I primarily stick to my banking and credit card apps. As an expat, having a seamless digital experience is a total dealbreaker for me; it's the only way I can really leverage them effectively while living abroad.

Wise: This is a lifesaver for an expat like me. It makes handling both domestic and international transfers incredibly easy without the usual headache.

Pleo: Of course! It's my go-to for managing expenses.

What's the best new FinTech product or service you've seen recently?

There's so many great new ones out there that are new and exciting but I'm most excited by established apps extending into new areas with genuinely great user experiences - investing being a prime example. Robinhood stands out here; it's rare that I need to look elsewhere because the app makes the entire experience feel so seamless and accessible.

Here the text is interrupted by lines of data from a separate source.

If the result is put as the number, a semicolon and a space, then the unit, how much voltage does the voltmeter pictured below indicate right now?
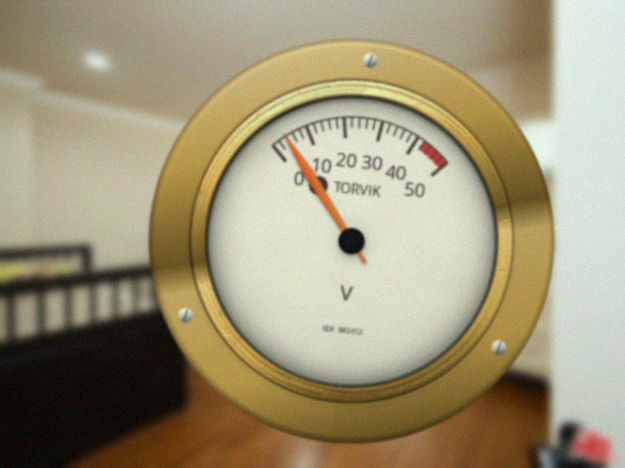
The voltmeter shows 4; V
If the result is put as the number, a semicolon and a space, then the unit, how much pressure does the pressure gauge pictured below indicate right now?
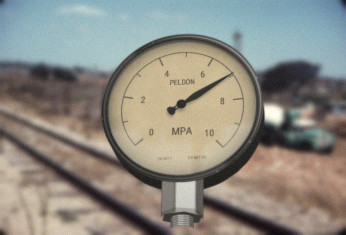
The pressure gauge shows 7; MPa
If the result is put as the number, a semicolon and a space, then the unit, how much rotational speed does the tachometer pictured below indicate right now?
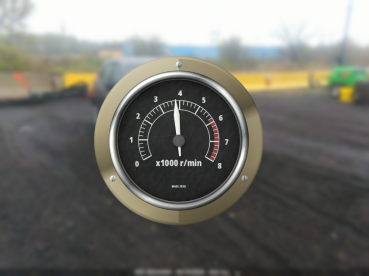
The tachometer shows 3800; rpm
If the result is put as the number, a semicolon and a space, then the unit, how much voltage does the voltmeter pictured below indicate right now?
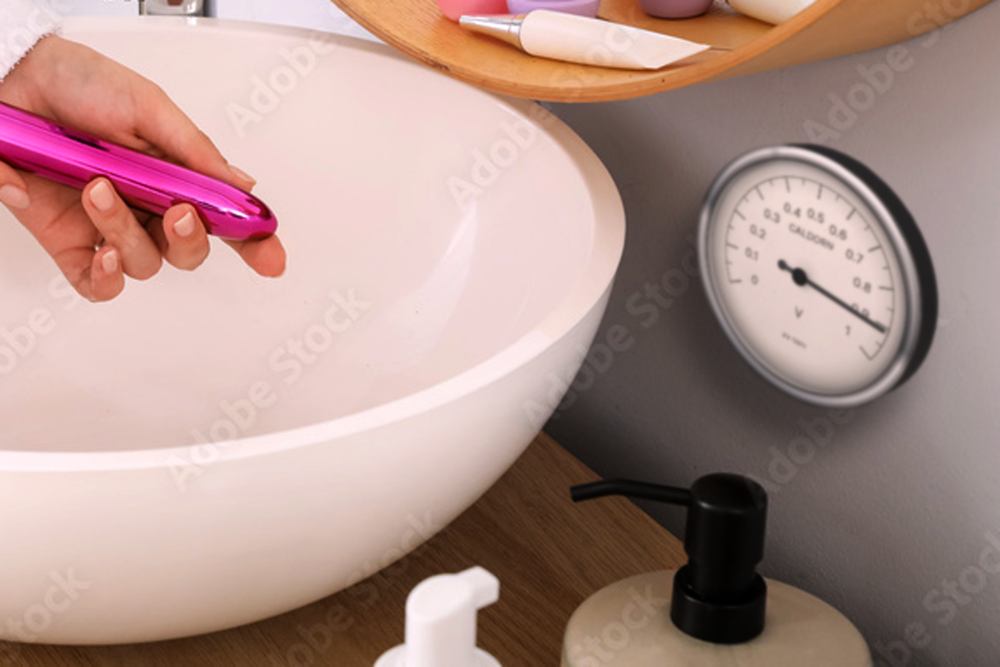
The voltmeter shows 0.9; V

Finally, let's talk predictions. What trends do you think are going to define the next few years in the FinTech sector?

In 2026, the organisations that lead won't be the ones trying to replace people with machines - they'll be the ones using AI to amplify human judgement, not erase it. The next wave of competitive advantage will come from teams who understand that AI is a force multiplier for expertise, creativity and decision-making.

And with that shift, the most valuable talent won't be generic "prompt writers." It will be AI quality engineers, reliability specialists, and performance experts - the people who can probe a model's blind spots, harden it against hallucinations and hold it accountable when it is confidently wrong. They will shape the difference between AI that merely exists and AI that can be trusted.

The era of shipping AI prototypes for the sake of novelty is ending. Competitive advantage will now depend on intentional, customer-obsessed application. Embedding AI into a product is meaningless on its own. What matters is whether you deeply understand your customers' goals - and whether AI makes their experience faster, simpler, smarter, and more contextual.

We're heading into a defining split: Companies that use AI to deliver real insight and solve meaningful problems… and companies that simply decorate their products with the phrase "AI-powered." Customers will know the difference. The market will know the difference. In the end, depth beats noise. Insight beats features. Quality beats volume. Every time.